• [Aufgaben]
1. Fasse den Absatz des Auszugs, der mit „Gemäß § 40 Abs.2 ASchG“ beginnt, als kurze Liste zusammen. Die wesentlichen Angaben sollen erhalten bleiben.
2. Gib den Wortlaut des Auszugs zwischen „5. In der Sache“ und „betreffend Arbeitsstoffe verletzt.“ unverändert wieder. Beide Stellen gehören dazu.
*** Auszug ***
5. In der Sache hat der Unabhängige Verwaltungssenat erwogen:

 

5.1. Gemäß § 130 Abs.1 Z 17 ArbeitnehmerInnenschutzgesetz (ASchG), BGBl.Nr. 450/1994 idgF begeht eine Verwaltungsübertretung, die mit Geldstrafe von 145 Euro bis 7.260 Euro, im Wiederholungsfall mit Geldstrafe von 290 Euro bis 14.530 Euro zu bestrafen ist, wer als Arbeitgeber entgegen diesem Bundesgesetz oder den dazu erlassenen Verordnungen die Verpflichtungen betreffend Arbeitsstoffe verletzt.

 

Gemäß § 17 Abs.1 der Verordnung explosionsfähige Atmosphären, BGBl.II 2004/309 idgF sind für das Befahren (Inspektion) von und für Arbeiten in oder an Betriebseinrichtungen, die brennbare Arbeitsstoffe enthalten, enthalten haben oder in denen sich explosionsfähige Atmosphären ansammeln können, Maßnahmen zu treffen, die die Entstehung explosionsgefährdeter Bereiche verhindern. Gemäß Abs.5 Z 3 VEXAT dürfen Heißarbeiten an Behältern, von denen mit Sicherheit ausgeschlossen werden kann, dass sie brennbare Arbeits­stoffe enthalten haben, nur durchgeführt werden, wenn die Behälter vollständig mit Wasser oder Inertgas gefüllt sind.

 

Gemäß § 2 Abs.1 Z 1 bedeuten die Begriffe "brennbare Arbeitsstoffe" im Sinn dieser Verordnung hochentzündliche, leicht entzündliche und entzündliche Arbeitsstoffe im Sinn des § 40 Abs.2 ASchG sowie sonstige oxydierbare Arbeitsstoffe.

 

Gemäß § 40 Abs.2 ASchG sind brandgefährliche Arbeitsstoffe Arbeitsstoffe, die brandfördernde, hochentzündliche, leicht entzündliche oder entzündliche Eigenschaften ausweisen. Gemäß § 40 Abs.5 ASchG gelten für die in Abs.2 und Abs.3 Z 1 genannten Eigenschaften sowie für die Eigenschaft "explosionsgefährlich" die entsprechenden Begriffsbestimmungen des Chemikaliengesetzes 1996, BGBl.I Nr. 53/1997.

 

Gemäß § 2 Abs.1 Chemikaliengesetz 1996 sind "Stoffe" chemische Elemente und ihre Verbindungen in natürlicher Form oder hergestellt durch ein Produktionsverfahren, einschließlich der zur Wahrung der Produktstabilität notwendigen Zusatzstoffe und der bei der Herstellung unvermeidbaren Verun­reinigungen, mit Ausnahme von Lösungsmitteln, die von dem Stoff ohne Beeinträchtigung seiner Stabilität und ohne Änderung seiner Zusammensetzung abgetrennt werden können. Als Stoffe gelten auch Gemische von Stoffen, welche aufgrund von chemischen Reaktionen entstehen oder in der Natur auftreten. Soweit in diesem Bundesgesetz oder den dazu ergangenen Verwaltungsakten nicht anderes bestimmt ist, sind von Regelungen, die sich auf Stoffe beziehen, Stoffe als solche sowie als Bestandteile von Zubereitungen erfasst.
*** Material ***
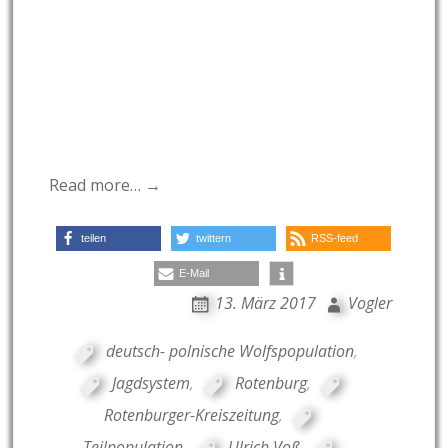
Read more… →
teilen
twittern
RSS-feed
E-Mail
13. März 2017
Vogler
deutsch- polnische Wolfspopulation
,
Jagdsystem
,
Rotenburg
,
Rotenburger-Kreiszeitung
,
Teilpopulation
,
Ulrich Voß
,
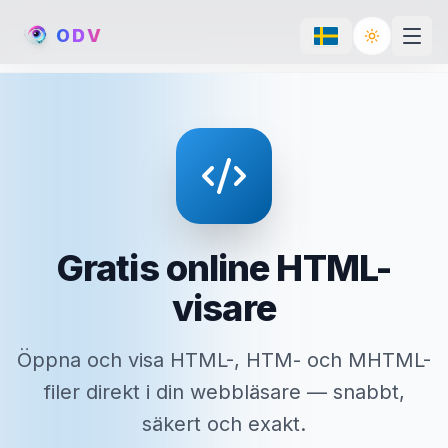
O
D
V
Toggle th
Gratis online HTML-
visare
Öppna och visa HTML-, HTM- och MHTML-
filer direkt i din webbläsare — snabbt,
säkert och exakt.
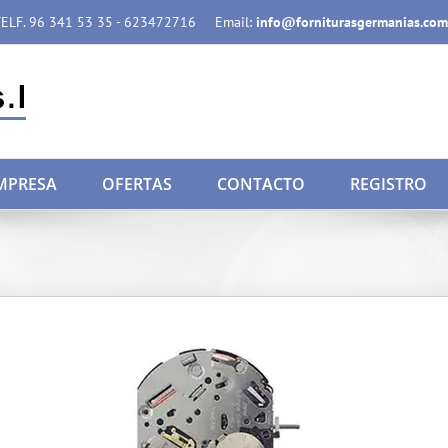
ELF. 96 341 53 35 - 623472716
Email:
info@forniturasgermanias.com
MPRESA
OFERTAS
CONTACTO
REGISTRO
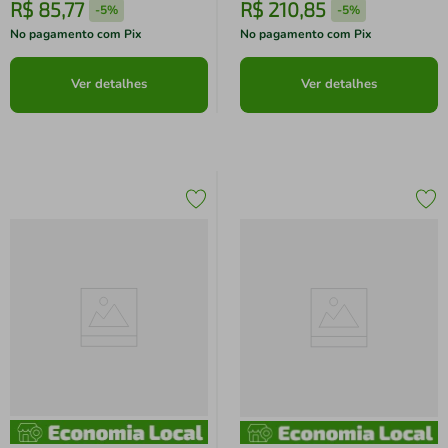
R$
85
,
77
R$
210
,
85
-
5%
-
5%
No pagamento com Pix
No pagamento com Pix
Ver detalhes
Ver detalhes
***
• [Lösungen]
1.
- § 40 Abs.2 ASchG: Brandgefährlich sind Arbeitsstoffe mit brandfördernden, hochentzündlichen, leicht entzündlichen oder entzündlichen Eigenschaften.
- § 40 Abs.5 ASchG: Für die in Abs.2 und Abs.3 Z 1 genannten Eigenschaften und für die Eigenschaft „explosionsgefährlich“ gelten die Begriffsbestimmungen des Chemikaliengesetzes 1996, BGBl.I Nr. 53/1997.

2.
5. In der Sache hat der Unabhängige Verwaltungssenat erwogen:

 

5.1. Gemäß § 130 Abs.1 Z 17 ArbeitnehmerInnenschutzgesetz (ASchG), BGBl.Nr. 450/1994 idgF begeht eine Verwaltungsübertretung, die mit Geldstrafe von 145 Euro bis 7.260 Euro, im Wiederholungsfall mit Geldstrafe von 290 Euro bis 14.530 Euro zu bestrafen ist, wer als Arbeitgeber entgegen diesem Bundesgesetz oder den dazu erlassenen Verordnungen die Verpflichtungen betreffend Arbeitsstoffe verletzt.